Le directeur général de la Société de sauvetage du Québec, Raynald Hawkins, le répète sur toutes les tribunes depuis des années: il ne faut pas se baigner dans une rivière qui n'est pas spécifiquement aménagée à cette fin. «Les coroners nous démontrent que les rivières au Québec sont sournoises et dangereuses. Parfois, ça paraît calme à la surface, mais en dessous, il y a des vortex, des sables mouvants et des rapides», explique-t-il.

La rivière Ouareau en est un exemple probant, selon le maire de Rawdon. «À l'endroit où les deux hommes se sont noyés, ça tombe à 20 pieds de creux à deux pieds du bord. Ça ne se voit pas!», raconte Bruno Guilbault, qui a déjà fait de l'apnée à cet endroit.

Depuis deux ans, la moitié des noyades ont lieu dans des rivières, soit davantage que la moyenne historique de 40%. Comment expliquer le phénomène? «Les rivières sont de plus en plus prisées. Des fois, on les emménage avec des tables de pique-nique. Même si c'est écrit "Baignade interdite", les gens sont portés à aller se rafraîchir là», affirme Raynald Hawkins.

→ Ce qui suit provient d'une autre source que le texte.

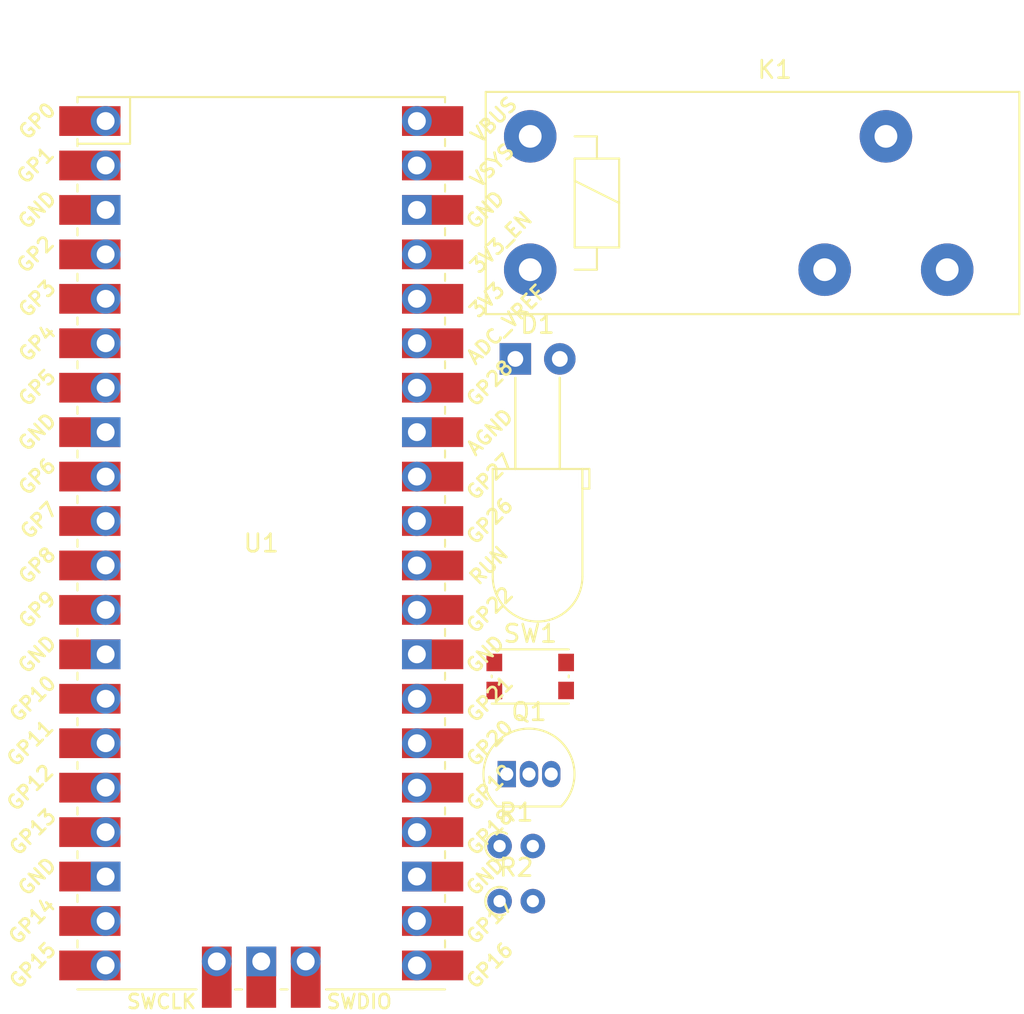
<source format=kicad_pcb>
(kicad_pcb
	(version 20240108)
	(generator "pcbnew")
	(generator_version "8.0")
	(general
		(thickness 1.6)
		(legacy_teardrops no)
	)
	(paper "A4")
	(layers
		(0 "F.Cu" signal)
		(31 "B.Cu" signal)
		(32 "B.Adhes" user "B.Adhesive")
		(33 "F.Adhes" user "F.Adhesive")
		(34 "B.Paste" user)
		(35 "F.Paste" user)
		(36 "B.SilkS" user "B.Silkscreen")
		(37 "F.SilkS" user "F.Silkscreen")
		(38 "B.Mask" user)
		(39 "F.Mask" user)
		(40 "Dwgs.User" user "User.Drawings")
		(41 "Cmts.User" user "User.Comments")
		(42 "Eco1.User" user "User.Eco1")
		(43 "Eco2.User" user "User.Eco2")
		(44 "Edge.Cuts" user)
		(45 "Margin" user)
		(46 "B.CrtYd" user "B.Courtyard")
		(47 "F.CrtYd" user "F.Courtyard")
		(48 "B.Fab" user)
		(49 "F.Fab" user)
		(50 "User.1" user)
		(51 "User.2" user)
		(52 "User.3" user)
		(53 "User.4" user)
		(54 "User.5" user)
		(55 "User.6" user)
		(56 "User.7" user)
		(57 "User.8" user)
		(58 "User.9" user)
	)
	(setup
		(pad_to_mask_clearance 0)
		(allow_soldermask_bridges_in_footprints no)
		(pcbplotparams
			(layerselection 0x00010fc_ffffffff)
			(plot_on_all_layers_selection 0x0000000_00000000)
			(disableapertmacros no)
			(usegerberextensions no)
			(usegerberattributes yes)
			(usegerberadvancedattributes yes)
			(creategerberjobfile yes)
			(dashed_line_dash_ratio 12.000000)
			(dashed_line_gap_ratio 3.000000)
			(svgprecision 4)
			(plotframeref no)
			(viasonmask no)
			(mode 1)
			(useauxorigin no)
			(hpglpennumber 1)
			(hpglpenspeed 20)
			(hpglpendiameter 15.000000)
			(pdf_front_fp_property_popups yes)
			(pdf_back_fp_property_popups yes)
			(dxfpolygonmode yes)
			(dxfimperialunits yes)
			(dxfusepcbnewfont yes)
			(psnegative no)
			(psa4output no)
			(plotreference yes)
			(plotvalue yes)
			(plotfptext yes)
			(plotinvisibletext no)
			(sketchpadsonfab no)
			(subtractmaskfromsilk no)
			(outputformat 1)
			(mirror no)
			(drillshape 1)
			(scaleselection 1)
			(outputdirectory "")
		)
	)
	(net 0 "")
	(net 1 "GND")
	(net 2 "Net-(D1-A)")
	(net 3 "LED")
	(net 4 "TRANSISTOR")
	(net 5 "3V")
	(net 6 "Net-(Q1-B)")
	(net 7 "GPIO20")
	(net 8 "GPIO21")
	(net 9 "unconnected-(U1-GND-Pad8)")
	(net 10 "unconnected-(U1-GPIO27_ADC1-Pad32)")
	(net 11 "unconnected-(U1-GND-Pad28)")
	(net 12 "unconnected-(U1-GPIO1-Pad2)")
	(net 13 "unconnected-(U1-GPIO8-Pad11)")
	(net 14 "unconnected-(U1-GND-Pad23)")
	(net 15 "unconnected-(U1-SWDIO-Pad43)")
	(net 16 "unconnected-(U1-GPIO5-Pad7)")
	(net 17 "unconnected-(U1-ADC_VREF-Pad35)")
	(net 18 "unconnected-(U1-GPIO14-Pad19)")
	(net 19 "unconnected-(U1-GPIO13-Pad17)")
	(net 20 "unconnected-(U1-GPIO3-Pad5)")
	(net 21 "unconnected-(U1-GPIO0-Pad1)")
	(net 22 "unconnected-(U1-GPIO26_ADC0-Pad31)")
	(net 23 "unconnected-(U1-GPIO9-Pad12)")
	(net 24 "unconnected-(U1-VSYS-Pad39)")
	(net 25 "unconnected-(U1-GPIO28_ADC2-Pad34)")
	(net 26 "unconnected-(U1-VBUS-Pad40)")
	(net 27 "unconnected-(U1-3V3_EN-Pad37)")
	(net 28 "unconnected-(U1-GPIO19-Pad25)")
	(net 29 "unconnected-(U1-AGND-Pad33)")
	(net 30 "unconnected-(U1-GND-Pad18)")
	(net 31 "unconnected-(U1-GPIO11-Pad15)")
	(net 32 "unconnected-(U1-GND-Pad3)")
	(net 33 "unconnected-(U1-GPIO18-Pad24)")
	(net 34 "unconnected-(U1-SWCLK-Pad41)")
	(net 35 "unconnected-(U1-GPIO15-Pad20)")
	(net 36 "unconnected-(U1-GPIO17-Pad22)")
	(net 37 "unconnected-(U1-RUN-Pad30)")
	(net 38 "unconnected-(U1-3V3-Pad36)")
	(net 39 "unconnected-(U1-GND-Pad38)")
	(net 40 "unconnected-(U1-GPIO22-Pad29)")
	(net 41 "unconnected-(U1-GND-Pad13)")
	(net 42 "unconnected-(U1-GPIO7-Pad10)")
	(net 43 "unconnected-(U1-GPIO4-Pad6)")
	(net 44 "unconnected-(U1-GPIO12-Pad16)")
	(net 45 "unconnected-(U1-GPIO16-Pad21)")
	(net 46 "unconnected-(U1-GPIO2-Pad4)")
	(net 47 "unconnected-(U1-GPIO10-Pad14)")
	(net 48 "unconnected-(U1-GND-Pad42)")
	(net 49 "unconnected-(U1-GPIO6-Pad9)")
	(footprint "MCU_RaspberryPi_and_Boards:RPi_Pico_SMD_TH" (layer "F.Cu") (at 120.985 81.045))
	(footprint "Resistor_THT:R_Axial_DIN0204_L3.6mm_D1.6mm_P1.90mm_Vertical" (layer "F.Cu") (at 134.6 98.35))
	(footprint "Resistor_THT:R_Axial_DIN0204_L3.6mm_D1.6mm_P1.90mm_Vertical" (layer "F.Cu") (at 134.6 101.5))
	(footprint "LED_THT:LED_D5.0mm_Horizontal_O6.35mm_Z15.0mm" (layer "F.Cu") (at 135.5 70.51))
	(footprint "Button_Switch_SMD:SW_Push_1P1T_NO_CK_KMR2" (layer "F.Cu") (at 136.35 88.66))
	(footprint "Relay_THT:Relay_SPDT_Schrack-RP-II-1-FormC_RM3.5mm" (layer "F.Cu") (at 136.35 57.79))
	(footprint "Package_TO_SOT_THT:TO-92_Inline" (layer "F.Cu") (at 135.01 94.24))
)
</source>
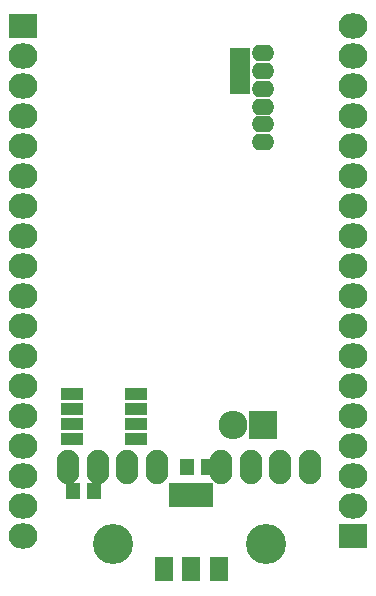
<source format=gbr>
G04 #@! TF.FileFunction,Soldermask,Bot*
%FSLAX46Y46*%
G04 Gerber Fmt 4.6, Leading zero omitted, Abs format (unit mm)*
G04 Created by KiCad (PCBNEW 4.0.4-stable) date 11/06/16 21:39:48*
%MOMM*%
%LPD*%
G01*
G04 APERTURE LIST*
%ADD10C,0.100000*%
%ADD11R,1.600000X2.100000*%
%ADD12R,3.700000X2.100000*%
%ADD13R,1.200000X1.400000*%
%ADD14O,1.900000X2.900000*%
%ADD15C,3.400000*%
%ADD16R,1.950000X1.000000*%
%ADD17O,1.924000X1.400000*%
%ADD18R,2.432000X2.127200*%
%ADD19O,2.432000X2.127200*%
%ADD20R,2.432000X2.432000*%
%ADD21O,2.432000X2.432000*%
%ADD22R,1.670000X1.365200*%
G04 APERTURE END LIST*
D10*
D11*
X19064000Y-48514000D03*
X16764000Y-48514000D03*
X14464000Y-48514000D03*
D12*
X16764000Y-42214000D03*
D13*
X8520000Y-41910000D03*
X6720000Y-41910000D03*
X16372000Y-39878000D03*
X18172000Y-39878000D03*
D14*
X6350000Y-39878000D03*
X8850000Y-39878000D03*
X11350000Y-39878000D03*
X13850000Y-39878000D03*
D15*
X10100000Y-46378000D03*
D14*
X19304000Y-39878000D03*
X21804000Y-39878000D03*
X24304000Y-39878000D03*
X26804000Y-39878000D03*
D15*
X23054000Y-46378000D03*
D16*
X6698000Y-37465000D03*
X6698000Y-36195000D03*
X6698000Y-34925000D03*
X6698000Y-33655000D03*
X12098000Y-33655000D03*
X12098000Y-34925000D03*
X12098000Y-36195000D03*
X12098000Y-37465000D03*
D17*
X22860000Y-4826000D03*
X22860000Y-6326000D03*
X22860000Y-7826000D03*
X22860000Y-9326000D03*
X22860000Y-10826000D03*
X22860000Y-12326000D03*
D18*
X2540000Y-2540000D03*
D19*
X2540000Y-5080000D03*
X2540000Y-7620000D03*
X2540000Y-10160000D03*
X2540000Y-12700000D03*
X2540000Y-15240000D03*
X2540000Y-17780000D03*
X2540000Y-20320000D03*
X2540000Y-22860000D03*
X2540000Y-25400000D03*
X2540000Y-27940000D03*
X2540000Y-30480000D03*
X2540000Y-33020000D03*
X2540000Y-35560000D03*
X2540000Y-38100000D03*
X2540000Y-40640000D03*
X2540000Y-43180000D03*
X2540000Y-45720000D03*
D18*
X30480000Y-45720000D03*
D19*
X30480000Y-43180000D03*
X30480000Y-40640000D03*
X30480000Y-38100000D03*
X30480000Y-35560000D03*
X30480000Y-33020000D03*
X30480000Y-30480000D03*
X30480000Y-27940000D03*
X30480000Y-25400000D03*
X30480000Y-22860000D03*
X30480000Y-20320000D03*
X30480000Y-17780000D03*
X30480000Y-15240000D03*
X30480000Y-12700000D03*
X30480000Y-10160000D03*
X30480000Y-7620000D03*
X30480000Y-5080000D03*
X30480000Y-2540000D03*
D20*
X22860000Y-36322000D03*
D21*
X20320000Y-36322000D03*
D22*
X20900000Y-5030000D03*
X20900000Y-6300000D03*
X20900000Y-7570000D03*
M02*

</source>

Quoi qu'on puisse croire, il n'y a pas eu davantage de noyades que l'an passé à pareille date, selon les données compilées par la Société de sauvetage. «La bonne nouvelle, c'est que nos chiffres vont en diminuant. Dans les années 80, on parlait de 200 noyades. L'année dernière, c'était une cinquantaine. Plus de gens suivent notre conseil de sécurité.»